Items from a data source
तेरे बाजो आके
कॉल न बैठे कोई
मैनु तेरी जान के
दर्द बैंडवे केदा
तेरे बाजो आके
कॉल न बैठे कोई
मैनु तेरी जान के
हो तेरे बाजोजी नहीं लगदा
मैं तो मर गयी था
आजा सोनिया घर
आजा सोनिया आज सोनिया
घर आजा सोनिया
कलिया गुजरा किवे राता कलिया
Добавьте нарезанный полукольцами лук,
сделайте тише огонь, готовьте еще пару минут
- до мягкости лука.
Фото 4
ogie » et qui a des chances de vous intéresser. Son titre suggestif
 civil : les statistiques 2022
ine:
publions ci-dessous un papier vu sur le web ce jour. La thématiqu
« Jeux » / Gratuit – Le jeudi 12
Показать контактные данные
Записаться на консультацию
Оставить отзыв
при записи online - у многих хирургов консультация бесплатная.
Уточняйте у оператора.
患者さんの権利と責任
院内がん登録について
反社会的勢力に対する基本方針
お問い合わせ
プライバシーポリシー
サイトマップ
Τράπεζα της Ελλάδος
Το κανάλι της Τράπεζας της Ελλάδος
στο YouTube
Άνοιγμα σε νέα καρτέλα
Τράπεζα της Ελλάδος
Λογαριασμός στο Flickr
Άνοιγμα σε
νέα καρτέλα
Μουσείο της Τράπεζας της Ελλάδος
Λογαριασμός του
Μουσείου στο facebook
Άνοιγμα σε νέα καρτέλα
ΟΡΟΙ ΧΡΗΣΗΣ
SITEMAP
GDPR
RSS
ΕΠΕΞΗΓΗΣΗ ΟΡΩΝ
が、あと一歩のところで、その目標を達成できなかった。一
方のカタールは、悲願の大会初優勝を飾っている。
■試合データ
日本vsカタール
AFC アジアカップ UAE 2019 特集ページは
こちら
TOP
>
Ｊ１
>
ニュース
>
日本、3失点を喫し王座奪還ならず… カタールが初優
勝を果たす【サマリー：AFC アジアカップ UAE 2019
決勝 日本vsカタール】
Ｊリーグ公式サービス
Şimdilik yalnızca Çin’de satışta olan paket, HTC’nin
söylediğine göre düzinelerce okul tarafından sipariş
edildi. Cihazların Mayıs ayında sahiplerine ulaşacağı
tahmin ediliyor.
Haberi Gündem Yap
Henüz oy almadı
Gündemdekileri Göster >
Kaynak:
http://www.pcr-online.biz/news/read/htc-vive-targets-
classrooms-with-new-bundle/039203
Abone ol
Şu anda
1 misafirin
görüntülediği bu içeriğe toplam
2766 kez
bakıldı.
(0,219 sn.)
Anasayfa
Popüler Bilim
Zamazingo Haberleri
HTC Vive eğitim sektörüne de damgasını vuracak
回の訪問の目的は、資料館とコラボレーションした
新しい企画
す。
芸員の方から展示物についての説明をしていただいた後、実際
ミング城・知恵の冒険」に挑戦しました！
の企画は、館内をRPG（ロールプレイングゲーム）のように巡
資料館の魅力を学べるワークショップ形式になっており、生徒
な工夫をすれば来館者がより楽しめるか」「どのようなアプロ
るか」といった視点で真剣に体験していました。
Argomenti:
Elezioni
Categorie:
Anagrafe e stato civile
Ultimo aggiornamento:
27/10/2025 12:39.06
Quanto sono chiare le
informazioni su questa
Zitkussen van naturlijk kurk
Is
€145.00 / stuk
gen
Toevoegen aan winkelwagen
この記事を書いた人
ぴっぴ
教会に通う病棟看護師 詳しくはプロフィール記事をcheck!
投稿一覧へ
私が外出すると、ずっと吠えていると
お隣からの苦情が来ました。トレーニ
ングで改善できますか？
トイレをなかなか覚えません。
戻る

▶ _About this task_: Can you reproduce, word for word, everything from the start of the listing down through the line containing "方のカタールは、悲願の大会初優勝を飾っている。"?

▶ _Answer space_:
तेरे बाजो आके
कॉल न बैठे कोई
मैनु तेरी जान के
दर्द बैंडवे केदा
तेरे बाजो आके
कॉल न बैठे कोई
मैनु तेरी जान के
हो तेरे बाजोजी नहीं लगदा
मैं तो मर गयी था
आजा सोनिया घर
आजा सोनिया आज सोनिया
घर आजा सोनिया
कलिया गुजरा किवे राता कलिया
Добавьте нарезанный полукольцами лук,
сделайте тише огонь, готовьте еще пару минут
- до мягкости лука.
Фото 4
ogie » et qui a des chances de vous intéresser. Son titre suggestif
 civil : les statistiques 2022
ine:
publions ci-dessous un papier vu sur le web ce jour. La thématiqu
« Jeux » / Gratuit – Le jeudi 12
Показать контактные данные
Записаться на консультацию
Оставить отзыв
при записи online - у многих хирургов консультация бесплатная.
Уточняйте у оператора.
患者さんの権利と責任
院内がん登録について
反社会的勢力に対する基本方針
お問い合わせ
プライバシーポリシー
サイトマップ
Τράπεζα της Ελλάδος
Το κανάλι της Τράπεζας της Ελλάδος
στο YouTube
Άνοιγμα σε νέα καρτέλα
Τράπεζα της Ελλάδος
Λογαριασμός στο Flickr
Άνοιγμα σε
νέα καρτέλα
Μουσείο της Τράπεζας της Ελλάδος
Λογαριασμός του
Μουσείου στο facebook
Άνοιγμα σε νέα καρτέλα
ΟΡΟΙ ΧΡΗΣΗΣ
SITEMAP
GDPR
RSS
ΕΠΕΞΗΓΗΣΗ ΟΡΩΝ
が、あと一歩のところで、その目標を達成できなかった。一
方のカタールは、悲願の大会初優勝を飾っている。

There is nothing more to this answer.